Scelta da single o anche da coppia?

In effetti c’è chi osserva che Gateau non ha un compagno e forse lo ha sostituito con il cane. Lei stessa ha spiegato: «Scegliendo un cane, ho potuto spuntare tutte le caselle che mi sembravano indispensabili per soddisfare la mia visione del mio futuro compagno. Inconsciamente, credo di aver cercato una sorta di presenza maschile nella mia vita». Osserva Quattrini: «Certo il single può scegliere la compagnia di un animale perché si rende conto che la condizione di singletudine non è poi così appagante, perché siamo animali sociali e abbiamo voglia di relazionarci. Nella coppia, però, potrebbe essere legato al desiderio di accudire un altro essere vivente, di essere partecipativi. Che significa anche assumersi delle responsabilità».

Prendere un cane o un gatto è comunque un atto di responsabilità

A volte, infatti, a spingere a non volere figli non sarebbe la paura o la mancanza di viglia di stravolgere la propria vita, almeno stando a quanto dichiara la veterinaria, in una intervista a Madame Figaro: «Ho iniziato ad avere ritmi quotidiani diversi per prendermi cura di lui, al punto che alcune persone intorno a me hanno pensato che il mio rapporto con il cane fosse un po’ esagerato». Pe lo psicologo, «Si tratta di assumersi pur sempre un impegno responsabile.
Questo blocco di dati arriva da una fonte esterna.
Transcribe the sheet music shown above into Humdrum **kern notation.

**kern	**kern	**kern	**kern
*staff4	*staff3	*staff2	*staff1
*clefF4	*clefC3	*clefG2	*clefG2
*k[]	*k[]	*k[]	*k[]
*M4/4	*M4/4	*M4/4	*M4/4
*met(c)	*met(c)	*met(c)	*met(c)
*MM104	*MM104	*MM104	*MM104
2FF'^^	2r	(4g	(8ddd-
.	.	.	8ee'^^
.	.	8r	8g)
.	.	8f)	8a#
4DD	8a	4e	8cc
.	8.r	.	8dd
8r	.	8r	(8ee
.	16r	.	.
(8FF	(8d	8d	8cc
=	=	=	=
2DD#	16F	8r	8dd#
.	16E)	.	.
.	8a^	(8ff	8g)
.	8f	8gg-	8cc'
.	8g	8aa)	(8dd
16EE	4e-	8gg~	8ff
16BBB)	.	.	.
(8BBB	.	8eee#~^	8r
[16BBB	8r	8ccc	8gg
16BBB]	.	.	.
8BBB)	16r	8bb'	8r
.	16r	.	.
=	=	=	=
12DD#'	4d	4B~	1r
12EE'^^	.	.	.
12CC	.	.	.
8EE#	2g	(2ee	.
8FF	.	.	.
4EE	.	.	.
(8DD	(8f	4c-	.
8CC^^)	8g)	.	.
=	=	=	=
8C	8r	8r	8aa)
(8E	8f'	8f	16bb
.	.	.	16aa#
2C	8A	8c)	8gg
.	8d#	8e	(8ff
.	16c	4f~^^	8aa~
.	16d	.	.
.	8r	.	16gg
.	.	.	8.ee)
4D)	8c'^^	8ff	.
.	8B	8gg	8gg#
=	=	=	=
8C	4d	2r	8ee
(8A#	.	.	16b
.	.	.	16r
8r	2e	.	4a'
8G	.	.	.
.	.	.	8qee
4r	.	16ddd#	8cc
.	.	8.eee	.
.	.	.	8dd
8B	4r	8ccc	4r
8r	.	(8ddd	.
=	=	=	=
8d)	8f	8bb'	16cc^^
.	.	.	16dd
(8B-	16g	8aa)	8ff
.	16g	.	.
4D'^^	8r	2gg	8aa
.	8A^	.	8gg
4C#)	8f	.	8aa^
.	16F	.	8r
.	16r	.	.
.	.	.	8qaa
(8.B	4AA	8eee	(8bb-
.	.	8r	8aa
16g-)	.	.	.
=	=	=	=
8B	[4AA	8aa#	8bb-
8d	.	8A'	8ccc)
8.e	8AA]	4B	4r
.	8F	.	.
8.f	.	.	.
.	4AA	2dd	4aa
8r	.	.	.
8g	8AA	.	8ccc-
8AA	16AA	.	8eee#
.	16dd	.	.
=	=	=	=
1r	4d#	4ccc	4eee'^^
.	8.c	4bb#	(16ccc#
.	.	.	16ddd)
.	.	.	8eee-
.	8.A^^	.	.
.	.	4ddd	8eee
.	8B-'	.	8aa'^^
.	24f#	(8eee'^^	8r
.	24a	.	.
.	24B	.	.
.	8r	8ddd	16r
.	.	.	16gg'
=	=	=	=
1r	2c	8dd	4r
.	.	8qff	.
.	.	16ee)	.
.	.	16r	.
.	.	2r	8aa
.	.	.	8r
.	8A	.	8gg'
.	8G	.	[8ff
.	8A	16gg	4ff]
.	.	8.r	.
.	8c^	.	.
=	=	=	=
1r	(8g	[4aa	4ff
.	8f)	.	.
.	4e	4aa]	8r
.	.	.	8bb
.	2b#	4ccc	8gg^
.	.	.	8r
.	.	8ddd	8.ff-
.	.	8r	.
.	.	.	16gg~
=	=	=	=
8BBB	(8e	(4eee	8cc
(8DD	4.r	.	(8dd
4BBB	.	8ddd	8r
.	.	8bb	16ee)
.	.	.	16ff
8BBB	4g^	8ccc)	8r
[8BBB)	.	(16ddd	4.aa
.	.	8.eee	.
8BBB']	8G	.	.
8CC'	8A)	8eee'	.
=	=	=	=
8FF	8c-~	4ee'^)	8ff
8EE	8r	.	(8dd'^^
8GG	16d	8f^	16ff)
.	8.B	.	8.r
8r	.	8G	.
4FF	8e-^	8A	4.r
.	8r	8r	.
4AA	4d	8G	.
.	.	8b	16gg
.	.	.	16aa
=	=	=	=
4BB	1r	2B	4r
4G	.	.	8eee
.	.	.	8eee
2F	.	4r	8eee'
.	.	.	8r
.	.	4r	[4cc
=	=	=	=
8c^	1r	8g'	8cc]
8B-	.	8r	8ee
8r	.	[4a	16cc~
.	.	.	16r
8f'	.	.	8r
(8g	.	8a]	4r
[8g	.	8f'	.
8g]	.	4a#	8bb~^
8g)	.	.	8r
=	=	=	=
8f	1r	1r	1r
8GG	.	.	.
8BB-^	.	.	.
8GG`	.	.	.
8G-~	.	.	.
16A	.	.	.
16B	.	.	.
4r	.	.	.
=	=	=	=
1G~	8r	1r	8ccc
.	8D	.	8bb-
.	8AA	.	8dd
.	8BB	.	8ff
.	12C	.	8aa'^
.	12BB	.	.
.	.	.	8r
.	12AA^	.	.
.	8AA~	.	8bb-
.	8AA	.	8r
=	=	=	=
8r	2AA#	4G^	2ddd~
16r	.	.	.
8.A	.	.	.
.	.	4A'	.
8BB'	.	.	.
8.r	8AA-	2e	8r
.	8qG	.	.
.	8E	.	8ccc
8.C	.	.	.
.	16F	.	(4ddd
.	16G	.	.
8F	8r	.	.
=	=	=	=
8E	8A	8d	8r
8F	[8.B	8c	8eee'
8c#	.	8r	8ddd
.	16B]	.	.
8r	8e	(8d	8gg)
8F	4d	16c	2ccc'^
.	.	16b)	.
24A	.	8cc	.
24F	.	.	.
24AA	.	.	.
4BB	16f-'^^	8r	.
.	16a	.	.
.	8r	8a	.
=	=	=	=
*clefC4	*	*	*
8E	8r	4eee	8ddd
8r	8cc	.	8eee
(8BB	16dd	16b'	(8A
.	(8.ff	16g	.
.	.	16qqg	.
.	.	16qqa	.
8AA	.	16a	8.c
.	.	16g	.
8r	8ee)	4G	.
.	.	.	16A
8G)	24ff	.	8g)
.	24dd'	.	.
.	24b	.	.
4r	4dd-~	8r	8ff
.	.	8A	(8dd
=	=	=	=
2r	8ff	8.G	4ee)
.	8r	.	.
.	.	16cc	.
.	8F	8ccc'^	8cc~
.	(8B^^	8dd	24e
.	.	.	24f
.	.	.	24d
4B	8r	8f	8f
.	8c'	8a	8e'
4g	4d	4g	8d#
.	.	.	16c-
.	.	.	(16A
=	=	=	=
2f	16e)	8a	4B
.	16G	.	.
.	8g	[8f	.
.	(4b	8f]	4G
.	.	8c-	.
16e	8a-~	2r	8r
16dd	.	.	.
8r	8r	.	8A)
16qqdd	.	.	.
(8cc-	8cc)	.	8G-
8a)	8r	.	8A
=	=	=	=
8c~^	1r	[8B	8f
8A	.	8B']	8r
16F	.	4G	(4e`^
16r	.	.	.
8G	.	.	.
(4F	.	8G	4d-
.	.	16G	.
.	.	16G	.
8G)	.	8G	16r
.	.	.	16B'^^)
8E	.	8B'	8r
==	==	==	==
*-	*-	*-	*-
Pensiamo alle limitazioni quando si parte per le vacanze o al costo dei medicinali veterinari. Insomma, se si affronta con serietà, è pur sempre un impegno da tanti punti di vista».

Quando si supera il limite

Attenzione, però, a non esagerare: «Esiste sicuramente un confine tra l’affetto per il proprio animale domestico e la disfuzionalità. In genere si verifica quando ci si sente completamente dipendenti e si finisce con il perdere il controllo, o si diventa iper-protettivi. Potrebbe accadere anche con un figlio, finendo con causare conseguenze negative per il bambino. La differenza sta nel fatto che per l’animale non abbiamo dati chiari sugli effetti di questo comportamento», osserva Quattrini.